Australia has approved the extradition of a Serbian war crimes suspect to Croatia over allegations of torture and murder during Zagreb’s war of independence from 1991 until 1995, officials said yesterday.
Dragan Vasiljkovic, known as “Captain Dragan,” was a paramilitary commander with a Serbian rebel group opposed to Croatian independence from Yugoslavia. The Belgrade-born Australian citizen denies war crimes.
Vasiljkovic’s fate fell into the hands of Australian Justice Minister Jason Clare after losing an appeal against a November 2010 court ruling that he could be extradited.

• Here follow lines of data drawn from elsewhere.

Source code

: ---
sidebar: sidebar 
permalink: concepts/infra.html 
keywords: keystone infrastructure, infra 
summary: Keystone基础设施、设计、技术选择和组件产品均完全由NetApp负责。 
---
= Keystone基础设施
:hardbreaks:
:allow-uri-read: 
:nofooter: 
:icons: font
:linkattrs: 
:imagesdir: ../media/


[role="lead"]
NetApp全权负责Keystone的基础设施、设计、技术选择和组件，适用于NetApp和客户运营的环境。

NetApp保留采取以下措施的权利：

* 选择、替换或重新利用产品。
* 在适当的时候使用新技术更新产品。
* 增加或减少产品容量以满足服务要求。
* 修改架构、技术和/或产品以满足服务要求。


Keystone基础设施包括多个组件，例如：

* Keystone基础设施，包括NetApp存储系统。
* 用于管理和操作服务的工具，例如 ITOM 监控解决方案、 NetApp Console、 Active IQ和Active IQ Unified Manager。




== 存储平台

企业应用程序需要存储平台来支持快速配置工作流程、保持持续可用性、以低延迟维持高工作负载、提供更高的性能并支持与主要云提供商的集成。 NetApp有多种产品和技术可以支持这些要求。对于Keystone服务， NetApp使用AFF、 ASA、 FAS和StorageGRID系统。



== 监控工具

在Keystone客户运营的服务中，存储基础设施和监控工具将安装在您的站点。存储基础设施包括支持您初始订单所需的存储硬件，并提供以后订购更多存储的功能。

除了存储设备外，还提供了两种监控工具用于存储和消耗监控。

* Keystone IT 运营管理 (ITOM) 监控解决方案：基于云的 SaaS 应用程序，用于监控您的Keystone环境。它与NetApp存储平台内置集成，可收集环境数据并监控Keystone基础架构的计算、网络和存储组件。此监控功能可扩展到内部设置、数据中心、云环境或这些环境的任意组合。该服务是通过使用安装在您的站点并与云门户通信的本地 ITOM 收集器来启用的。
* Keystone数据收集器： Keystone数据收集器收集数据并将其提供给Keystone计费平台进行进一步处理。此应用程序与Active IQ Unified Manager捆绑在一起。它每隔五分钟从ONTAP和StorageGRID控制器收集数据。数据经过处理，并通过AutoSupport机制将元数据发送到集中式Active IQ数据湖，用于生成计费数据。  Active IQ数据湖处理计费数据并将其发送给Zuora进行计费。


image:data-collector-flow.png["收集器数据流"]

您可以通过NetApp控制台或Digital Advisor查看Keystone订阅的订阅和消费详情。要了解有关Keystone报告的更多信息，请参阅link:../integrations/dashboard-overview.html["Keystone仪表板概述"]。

A spokeswoman for Clare’s office yesterday said that the minister had determined that the war crimes suspect should be surrendered to face prosecution, adding that Vasiljkovic could seek review of the decision.
Vasiljkovic was first arrested in Australia in 2006 after Zagreb requested his extradition and he spent nearly four years behind bars until the Australian Federal Court blocked his surrender over possible prejudice in Croatia’s justice system.
He was released on bail in September 2009, but went missing the following March after a court cleared his extradition to face Croatian justice.
He spent more than 40 days on the run before police tracked him down to New South Wales’ north coast and sent him to a prison in Sydney.
He has since been fighting his extradition in the courts.
His lawyer, Bruce Dennis, said Vasiljkovic, also known as Daniel Snedden, was “just devastated” at the news.
“Because he is someone who is a hero in Serbia, but a villain across the border in Croatia, it’s very difficult for him to get a fair trial,” Dennis told the Australian newspaper.
Australia has never extradited an accused war criminal.
In August, a 90-year-old man accused of being a Nazi war criminal won his fight to stay in Australia after the Australian High Court ruled he could not be extradited to Hungary because war crimes were not covered under Hungarian law at the time of the alleged offense.